Another teenager was today charged with terrorism-related offences following police raids over an alleged Islamic State-inspired plot to carry out attacks at a ceremony commemorating martyred soldiers in Australia.
It came after the arrest of a 14-year-old British boy in the UK over an alleged terror plot at a World War I centenary event in Australia.
The 18-year-old man who was being held on a Preventative Detention order without charge was released last night but promptly re-arrested, according to media reports, state police and Australian Federal Police who confirmed the arrest.
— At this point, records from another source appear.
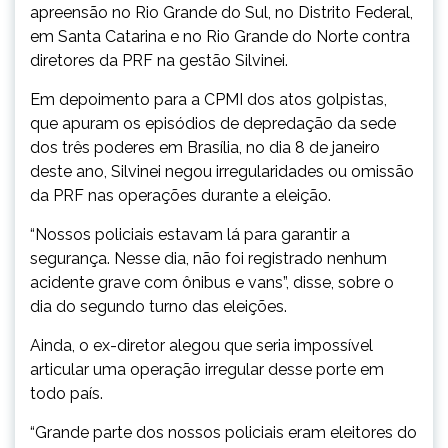
apreensão no Rio Grande do Sul, no Distrito Federal,
em Santa Catarina e no Rio Grande do Norte contra
diretores da PRF na gestão Silvinei.
Em depoimento para a CPMI dos atos golpistas,
que apuram os episódios de depredação da sede
dos três poderes em Brasília, no dia 8 de janeiro
deste ano, Silvinei negou irregularidades ou omissão
da PRF nas operações durante a eleição.
“Nossos policiais estavam lá para garantir a
segurança. Nesse dia, não foi registrado nenhum
acidente grave com ônibus e vans”, disse, sobre o
dia do segundo turno das eleições.
Ainda, o ex-diretor alegou que seria impossível
articular uma operação irregular desse porte em
todo país.
“Grande parte dos nossos policiais eram eleitores do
He is due to appear before Melbourne Magistrates Court today.
The accused from the suburb of Hampton Park was charged with conspiracy to commit acts done in preparation for, or planning terrorist acts, police said.
On Saturday, Over 200 police officials carried out anti- terror raids across Melbourne and arrested five teenagers over an alleged plan to attack Anzac Day parade ceremonies. Though police arrested five men, only three were charged as two had been released without charge.
Sevdet Besim, 18, was charged with conspiring to commit a terrorist act and had appeared in the Melbourne Magistrates Court. He was remanded in custody to reappear on Friday, police said.
Narre Warren, 18, was also charged on summons with weapons offences. He is due to appear in court at a later date. Another teenager was charged along with them. The two other men, aged 18 and 19, were released pending further inquiries, police said.
Police have alleged that the two 18-year-olds charged were planning an IS-inspired attack at a Melbourne Anzac Day event targeting police officers. The plot reportedly involved running a police officer over and then killing him with a knife, according to an ABC program.
The arrested teenagers are said to have closer links with a senior Australian jihadist Neil Prakash, 23, who is said to be of Fijian-Indian and Cambodian background, police said.
Prakash, said to be a convert, travelled to Syria in early 2013 where he was known as Abu Khalid al-Cambodi. He is now the chief recruiter of Australians for IS, taking over after the death of Mohammed Ali Baryalei last year. Authorities believe Prakash was crucial to the Anzac Day plot.